Whatever technology you end up using, make sure you keep parity across navigation in at least these head elements:
- Meta description
- Rel canonical
- Hreflang rel alternate
Links For *All* Navigation/Accessible URLs
Events may be what you’re using to actually control things behind the scenes and change what’s displayed to a user, but if you want it to be indexable, for now at least the content needs to live on a URL where it can be indexed, and that means you should be using links to navigate between areas. Sure, you can intercept the request with preventDefault and run your own code to swap things around, but you still need everything to work as if JS wasn’t there.
Which brings us to the final concept…
Pretend JS is Turned Off
Netflix are one of the biggest names in the React sphere, and a lot of their learnings can be applied to any JS SPA, not just React-based ones. And the biggest of these is that you should only be using client-side JS libraries where it’s actually required. I’d do a big write-up here, but honestly Jake Archibald’s is so good you should just go read his.
As much as possible, use client-side rendering as little as possible, and just serve from the server, importing the library where the functionality on the page requires it. You’ll not only be ensuring you get the benefits of good, crawlable content, but also deliver a faster and more responsive experience to your users, and have fewer issues with your code.
Testing Your Implementation
Within the last year a multitude of tools have developed support for JS crawling and even rendering capabilities which allow SEOs to quickly compare the raw HTML with the rendered HTML to spot potential issues.
Once you’ve managed to test the pre-rendering service with a crawler, you’ll immediately be able to switch to “classic SEO” mode; in that you’re looking out for the exact same types of problem you’d encounter on a standard / more typical HTML website.
Here are a few of our favourites:
Googles Fetch & Render also runs off Chrome 41, and so you can either download and test yourself using the Chrome developer tools or run the request through Search Console. Having the capability to interact with what Google actually see’s is invaluable insight for testing whether specific components can be rendered.
Another valuable asset in the Google toolbox is Lighthouse, an open source tool that provides automated auditing of any web page in terms of performance and accessibility. A part of this process focuses specifically on optimisation of PWAs, which as an added bonus can also be run directly from command line as a Node module for testing during development.

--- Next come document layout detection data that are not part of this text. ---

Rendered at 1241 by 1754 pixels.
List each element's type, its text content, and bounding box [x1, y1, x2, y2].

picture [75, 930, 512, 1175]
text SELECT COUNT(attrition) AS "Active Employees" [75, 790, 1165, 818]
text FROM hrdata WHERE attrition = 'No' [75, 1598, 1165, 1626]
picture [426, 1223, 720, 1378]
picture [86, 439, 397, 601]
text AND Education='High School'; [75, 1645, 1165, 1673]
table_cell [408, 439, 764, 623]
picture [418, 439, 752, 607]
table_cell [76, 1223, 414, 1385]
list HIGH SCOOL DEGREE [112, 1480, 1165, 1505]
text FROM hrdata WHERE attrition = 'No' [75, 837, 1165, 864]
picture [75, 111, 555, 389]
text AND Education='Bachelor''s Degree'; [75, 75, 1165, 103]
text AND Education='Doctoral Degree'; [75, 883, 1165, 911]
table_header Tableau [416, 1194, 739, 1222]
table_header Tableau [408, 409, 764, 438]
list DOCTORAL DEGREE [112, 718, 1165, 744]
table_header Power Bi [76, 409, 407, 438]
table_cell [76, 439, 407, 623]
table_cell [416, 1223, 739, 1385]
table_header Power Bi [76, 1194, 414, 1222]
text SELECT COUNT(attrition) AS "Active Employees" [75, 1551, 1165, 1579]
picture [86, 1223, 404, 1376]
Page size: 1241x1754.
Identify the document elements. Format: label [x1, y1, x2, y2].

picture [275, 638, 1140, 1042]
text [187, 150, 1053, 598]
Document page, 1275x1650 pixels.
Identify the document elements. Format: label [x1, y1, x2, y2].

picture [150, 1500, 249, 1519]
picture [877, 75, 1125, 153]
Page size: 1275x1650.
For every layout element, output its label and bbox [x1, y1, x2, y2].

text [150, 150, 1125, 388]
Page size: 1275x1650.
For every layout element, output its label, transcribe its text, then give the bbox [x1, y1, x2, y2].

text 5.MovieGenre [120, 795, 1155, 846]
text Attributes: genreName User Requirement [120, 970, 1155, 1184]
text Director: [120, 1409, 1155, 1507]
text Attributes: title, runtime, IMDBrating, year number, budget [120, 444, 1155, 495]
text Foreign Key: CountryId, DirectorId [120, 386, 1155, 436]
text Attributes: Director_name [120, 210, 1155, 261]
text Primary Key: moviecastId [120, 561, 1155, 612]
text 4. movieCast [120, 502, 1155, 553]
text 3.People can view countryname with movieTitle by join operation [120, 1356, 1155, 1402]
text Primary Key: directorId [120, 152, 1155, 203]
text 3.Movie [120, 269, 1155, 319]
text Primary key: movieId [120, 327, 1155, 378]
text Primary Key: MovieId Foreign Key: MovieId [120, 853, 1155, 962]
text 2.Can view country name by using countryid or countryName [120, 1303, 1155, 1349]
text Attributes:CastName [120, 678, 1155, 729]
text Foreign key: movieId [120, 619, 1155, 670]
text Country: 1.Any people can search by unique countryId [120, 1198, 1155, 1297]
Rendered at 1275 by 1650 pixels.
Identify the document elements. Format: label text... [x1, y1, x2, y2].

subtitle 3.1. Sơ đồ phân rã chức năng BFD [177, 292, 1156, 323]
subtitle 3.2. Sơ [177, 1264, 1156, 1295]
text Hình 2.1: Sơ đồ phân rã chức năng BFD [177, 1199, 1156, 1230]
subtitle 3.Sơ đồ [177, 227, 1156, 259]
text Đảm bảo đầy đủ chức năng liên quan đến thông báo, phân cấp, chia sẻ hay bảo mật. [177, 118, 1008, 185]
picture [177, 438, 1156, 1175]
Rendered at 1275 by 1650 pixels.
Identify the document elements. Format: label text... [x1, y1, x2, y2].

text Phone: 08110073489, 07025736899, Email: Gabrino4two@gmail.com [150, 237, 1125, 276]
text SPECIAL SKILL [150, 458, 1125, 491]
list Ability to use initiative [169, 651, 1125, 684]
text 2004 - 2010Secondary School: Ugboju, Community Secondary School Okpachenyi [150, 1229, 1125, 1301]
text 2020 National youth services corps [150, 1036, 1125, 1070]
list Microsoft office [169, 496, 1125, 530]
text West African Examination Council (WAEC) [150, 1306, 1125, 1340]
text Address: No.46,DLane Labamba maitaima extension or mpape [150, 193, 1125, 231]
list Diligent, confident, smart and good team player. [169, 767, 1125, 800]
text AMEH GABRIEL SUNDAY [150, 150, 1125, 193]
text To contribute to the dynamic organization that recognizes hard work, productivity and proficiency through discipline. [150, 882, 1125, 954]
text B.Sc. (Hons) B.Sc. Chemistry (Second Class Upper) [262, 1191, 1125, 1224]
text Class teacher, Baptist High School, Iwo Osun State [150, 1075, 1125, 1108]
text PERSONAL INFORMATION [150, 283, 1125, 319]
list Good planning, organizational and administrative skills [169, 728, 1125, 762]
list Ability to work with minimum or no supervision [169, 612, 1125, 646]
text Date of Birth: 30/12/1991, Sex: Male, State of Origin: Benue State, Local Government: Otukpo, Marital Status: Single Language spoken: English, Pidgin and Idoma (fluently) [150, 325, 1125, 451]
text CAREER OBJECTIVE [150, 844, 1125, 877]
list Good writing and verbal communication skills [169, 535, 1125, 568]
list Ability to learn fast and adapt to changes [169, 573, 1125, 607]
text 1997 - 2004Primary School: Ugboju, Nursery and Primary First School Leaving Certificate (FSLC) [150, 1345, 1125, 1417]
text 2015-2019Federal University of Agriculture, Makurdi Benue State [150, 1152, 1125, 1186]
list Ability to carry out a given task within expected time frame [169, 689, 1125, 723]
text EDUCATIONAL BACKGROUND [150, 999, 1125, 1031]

Within Chrome developer tools, switch to the ‘Network’ tab, identify the resource in question, right click and select ‘Block request URL’. Reload the page and see what happens to the rendered page with the corresponding resource disabled. In some cases the resource may not have been used altogether, perhaps it’s legacy and simply been forgotten in which case removing it will also have a performance benefit.
Combining this approach with log file analysis will provide us with clearer insight into what resources search engines are burning unnecessary crawl budget on.
Ok so this one isn’t strictly for auditing your website, but as more sites begin to utilise these technologies more links will inevitably find their way inside JS components. Understanding which of those links can be rendered and thus pass equity is extremely important for building your organic search strategy.